USGS begins work on critical minerals research in Nevada
A multiagency partnership led by the USGS and the Department of Energy seeks to shed light on lithium and other critical mineral resource potential as well as geothermal energy potential in western Nevada.
Resource managers and policymakers will soon have a better idea of the potential for critical mineral resources and geothermal energy in western Nevada, thanks to a new multiagency partnership led by the U.S. Geological Survey (USGS) and the Department of Energy’s Geothermal Technologies Office. The effort will include airborne geophysical and lidar data collection, as well as geologic mapping and geochemical analysis of rock and brine samples, the USGS said in a statement.
“The data we’ll be collecting are useful for many applications,” Sarah Ryker, USGS Associate Director for Energy and Minerals said in a release. “Not only are we helping identify the potential for mineral and energy resources that underpin our economy, but these data can help identify groundwater resources and even geologic hazards such as faults that could produce earthquakes.”
The area of study is the Walker Lane geologic area in western Nevada, which has a high quantity of sediments and clays rocks that may contain significant amounts of critical minerals. The initial focus will be on critical mineral commodities such as lithium and will include rare earth elements, platinum group elements and chromium, as well as iron, nickel and copper.
Lithium is one of the 35 mineral commodities deemed by the Department of the Interior to be critical to the economy and security of the United States.
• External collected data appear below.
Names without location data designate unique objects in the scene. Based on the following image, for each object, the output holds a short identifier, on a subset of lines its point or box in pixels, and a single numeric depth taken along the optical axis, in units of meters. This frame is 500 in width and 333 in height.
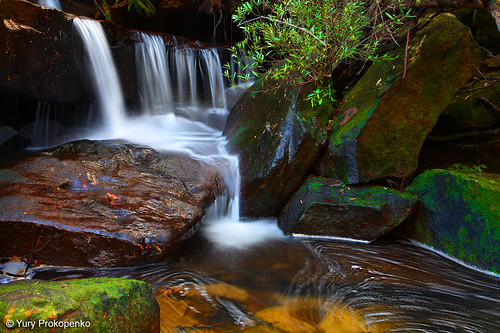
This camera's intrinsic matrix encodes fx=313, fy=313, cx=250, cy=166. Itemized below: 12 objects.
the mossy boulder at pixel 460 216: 3.61
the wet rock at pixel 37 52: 5.21
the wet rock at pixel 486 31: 5.41
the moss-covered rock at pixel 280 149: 5.02
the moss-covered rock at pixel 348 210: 4.34
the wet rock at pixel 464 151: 5.17
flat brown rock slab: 3.42
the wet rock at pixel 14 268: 3.27
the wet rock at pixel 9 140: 5.84
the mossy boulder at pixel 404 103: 4.38
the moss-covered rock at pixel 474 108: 5.21
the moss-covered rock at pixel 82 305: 1.68
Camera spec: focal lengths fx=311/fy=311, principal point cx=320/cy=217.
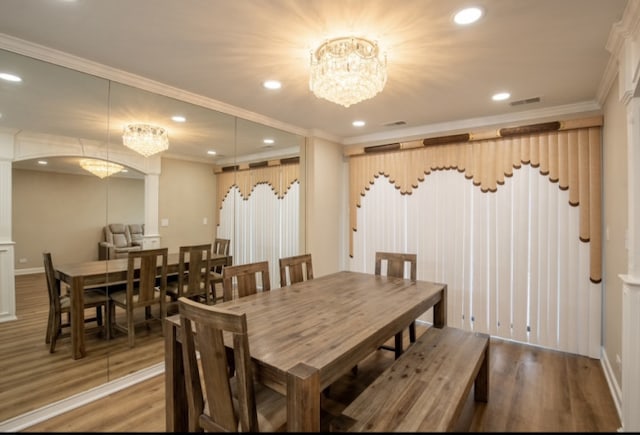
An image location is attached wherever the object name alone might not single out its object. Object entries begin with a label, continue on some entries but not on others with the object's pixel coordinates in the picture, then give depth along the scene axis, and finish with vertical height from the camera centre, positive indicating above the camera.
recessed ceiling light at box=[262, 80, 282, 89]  2.65 +1.18
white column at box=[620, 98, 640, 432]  1.76 -0.42
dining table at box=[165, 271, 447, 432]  1.32 -0.65
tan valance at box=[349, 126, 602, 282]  3.05 +0.66
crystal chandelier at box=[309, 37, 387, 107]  1.92 +0.95
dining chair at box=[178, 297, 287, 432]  1.35 -0.75
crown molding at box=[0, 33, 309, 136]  2.05 +1.16
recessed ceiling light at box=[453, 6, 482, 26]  1.72 +1.16
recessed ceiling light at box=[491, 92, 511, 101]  2.93 +1.19
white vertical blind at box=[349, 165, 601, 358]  3.19 -0.39
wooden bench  1.39 -0.91
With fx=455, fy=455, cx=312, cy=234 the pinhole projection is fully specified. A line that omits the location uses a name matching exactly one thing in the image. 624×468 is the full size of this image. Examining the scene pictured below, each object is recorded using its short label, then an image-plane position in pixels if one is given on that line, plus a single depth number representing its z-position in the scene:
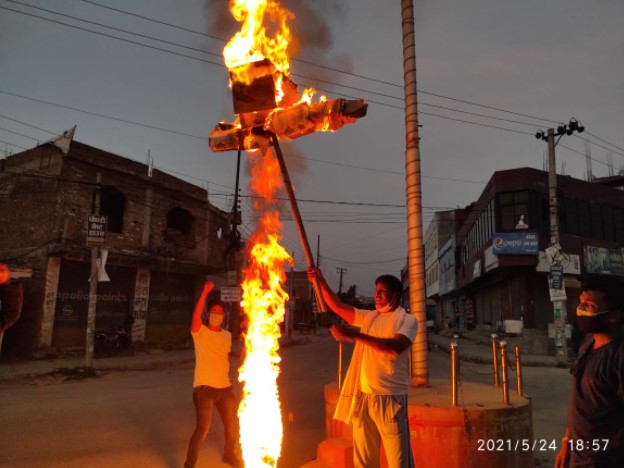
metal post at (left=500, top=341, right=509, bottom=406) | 5.12
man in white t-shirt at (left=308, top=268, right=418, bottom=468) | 3.56
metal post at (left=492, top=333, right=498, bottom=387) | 5.80
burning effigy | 4.36
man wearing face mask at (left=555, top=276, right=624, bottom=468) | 2.71
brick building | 18.94
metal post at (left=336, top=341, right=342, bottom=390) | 5.91
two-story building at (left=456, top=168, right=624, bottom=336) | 26.69
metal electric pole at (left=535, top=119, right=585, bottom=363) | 16.70
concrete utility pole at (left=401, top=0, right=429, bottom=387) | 6.75
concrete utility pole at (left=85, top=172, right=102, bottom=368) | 15.63
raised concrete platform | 4.67
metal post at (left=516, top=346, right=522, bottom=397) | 5.49
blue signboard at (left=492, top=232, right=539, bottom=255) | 26.25
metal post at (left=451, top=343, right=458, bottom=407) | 4.96
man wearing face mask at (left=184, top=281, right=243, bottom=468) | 5.15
It is used primarily in batteries and electronics, such as electric cars and smart phones. The U.S. is heavily dependent on imports to meet its lithium needs, and currently the only domestic source of lithium is in Nevada.
The Walker Lane area is also highly prospective for geothermal energy resources. Nevada is one of the leading producers of geothermal energy in the U.S., second only to California.
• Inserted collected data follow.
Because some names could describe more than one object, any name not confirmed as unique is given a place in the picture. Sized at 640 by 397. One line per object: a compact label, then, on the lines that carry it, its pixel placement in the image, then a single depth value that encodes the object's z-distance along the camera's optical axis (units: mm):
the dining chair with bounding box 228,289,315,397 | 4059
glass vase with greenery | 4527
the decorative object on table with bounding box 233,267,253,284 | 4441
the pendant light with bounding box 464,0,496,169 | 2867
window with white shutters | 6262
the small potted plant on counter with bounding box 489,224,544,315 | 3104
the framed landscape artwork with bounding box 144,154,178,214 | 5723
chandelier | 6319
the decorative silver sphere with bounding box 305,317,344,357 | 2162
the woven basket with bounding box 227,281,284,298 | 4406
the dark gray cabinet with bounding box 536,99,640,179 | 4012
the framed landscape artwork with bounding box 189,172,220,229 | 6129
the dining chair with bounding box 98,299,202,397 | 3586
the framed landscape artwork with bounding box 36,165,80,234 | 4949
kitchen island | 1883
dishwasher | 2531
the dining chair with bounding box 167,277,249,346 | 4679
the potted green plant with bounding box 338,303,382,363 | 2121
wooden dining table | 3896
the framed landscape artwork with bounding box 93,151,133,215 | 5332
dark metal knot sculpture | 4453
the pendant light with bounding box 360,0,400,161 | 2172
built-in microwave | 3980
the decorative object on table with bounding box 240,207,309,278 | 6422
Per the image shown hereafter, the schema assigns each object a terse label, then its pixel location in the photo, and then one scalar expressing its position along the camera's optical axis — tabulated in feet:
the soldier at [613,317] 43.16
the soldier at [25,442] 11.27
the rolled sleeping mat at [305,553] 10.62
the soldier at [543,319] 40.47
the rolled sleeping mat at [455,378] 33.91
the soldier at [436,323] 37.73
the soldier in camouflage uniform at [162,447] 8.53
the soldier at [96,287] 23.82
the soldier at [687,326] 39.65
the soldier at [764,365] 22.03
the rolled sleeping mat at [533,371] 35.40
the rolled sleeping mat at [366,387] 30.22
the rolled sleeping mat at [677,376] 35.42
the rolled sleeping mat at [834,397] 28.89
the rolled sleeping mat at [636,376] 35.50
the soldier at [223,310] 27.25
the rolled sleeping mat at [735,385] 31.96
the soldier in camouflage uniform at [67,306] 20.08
Geothermal is an underutilized energy source within the U.S. In 2008, the USGS assessed geothermal potential in 13 western states, identifying an estimated 9 gigawatts-electric of geothermal resources with a further 33 gigawatts-electric of undiscovered geothermal resources.
This partnership will allow the USGS to collect airborne magnetic and radiometric as well as lidar data; the Department of Energy’s Office of Energy Efficiency and Renewable Energy will analyze these data using machine learning to identify areas of greatest geothermal resource potential in western Nevada.
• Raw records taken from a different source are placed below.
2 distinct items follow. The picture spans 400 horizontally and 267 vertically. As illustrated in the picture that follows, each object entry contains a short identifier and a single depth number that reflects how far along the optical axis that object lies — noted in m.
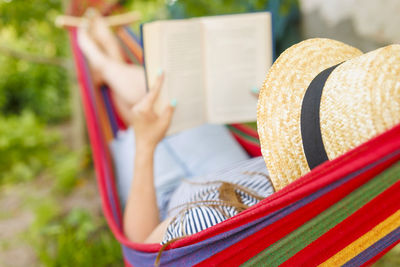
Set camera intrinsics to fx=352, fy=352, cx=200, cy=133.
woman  0.82
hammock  0.55
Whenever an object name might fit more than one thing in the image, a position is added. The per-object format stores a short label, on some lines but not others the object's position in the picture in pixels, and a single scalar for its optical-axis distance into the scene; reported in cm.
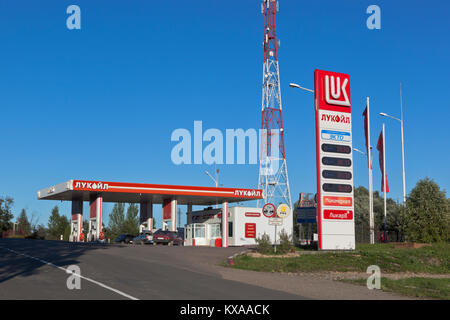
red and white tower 5416
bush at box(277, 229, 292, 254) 2656
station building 4819
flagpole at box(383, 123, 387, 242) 4266
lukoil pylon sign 2895
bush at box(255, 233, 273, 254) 2658
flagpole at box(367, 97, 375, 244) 3969
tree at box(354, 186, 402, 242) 5472
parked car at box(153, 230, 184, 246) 4572
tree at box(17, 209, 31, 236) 11384
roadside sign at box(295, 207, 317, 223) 4256
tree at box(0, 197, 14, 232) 9525
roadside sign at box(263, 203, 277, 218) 2470
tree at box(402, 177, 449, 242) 3309
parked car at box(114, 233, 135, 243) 5284
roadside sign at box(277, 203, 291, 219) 2427
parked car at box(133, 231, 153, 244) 4654
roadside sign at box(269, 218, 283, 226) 2464
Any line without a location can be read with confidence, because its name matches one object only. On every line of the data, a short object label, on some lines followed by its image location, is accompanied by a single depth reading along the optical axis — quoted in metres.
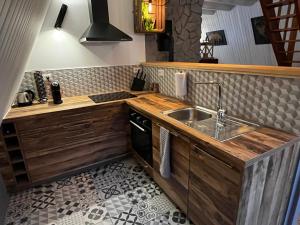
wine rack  1.95
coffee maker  2.30
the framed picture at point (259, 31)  5.01
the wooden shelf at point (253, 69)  1.23
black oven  2.05
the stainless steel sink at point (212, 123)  1.43
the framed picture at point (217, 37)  6.30
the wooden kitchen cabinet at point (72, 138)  2.05
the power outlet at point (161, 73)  2.53
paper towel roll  2.06
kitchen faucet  1.65
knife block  2.92
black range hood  2.27
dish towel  1.68
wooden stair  2.50
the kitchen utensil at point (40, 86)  2.33
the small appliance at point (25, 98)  2.23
The partnership, known as the Geoscience Data Acquisition for Western Nevada project, or GeoDAWN, is managed for the USGS by the USGS Mineral Resources Program’s Earth Mapping Resource Initiative (Earth MRI) and the USGS National Geospatial Program’s 3D Elevation Program (3DEP).
Established as a result of Executive Order 13817, “A Federal Strategy to Ensure Secure and Reliable Supplies of Critical Minerals (2017),” Earth MRI is a partnership among the USGS, state geological surveys, and industry that generates state-of-the-art geologic mapping, geophysical surveys, and lidar data to improve knowledge of the geologic framework in the U.S. and identify areas that may have the potential to contain undiscovered critical mineral resources. Meanwhile, the goal of 3DEP is to complete acquisition of nationwide lidar (IfSAR in AK) by 2023 to provide the first ever national baseline of consistent high-resolution elevation data – both bare earth and 3D point clouds – in a timeframe of less than a decade.
The geophysical survey and geothermal resource analyses will be led by scientists from the USGS Energy Resources Program.
In addition to the Department of Energy’s Office of Energy Efficiency and Renewable Energy, the USDA’s Natural Resources Conservation Service and the Bureau of Land Management have contributed funding to this research.
The USGS Earth Mapping Resources Initiative and USGS 3D Elevation Program (3DEP), Department of Energy Geothermal Technologies Office, Natural Resources Conservation Services, and Bureau of Land Management have partnered to conduct airborne geophysical and 3DEP lidar surveys over parts of Nevada and California to collect information on undiscovered geothermal, critical mineral, and groundwater resources in the western Great Basin and the Walker Lane region.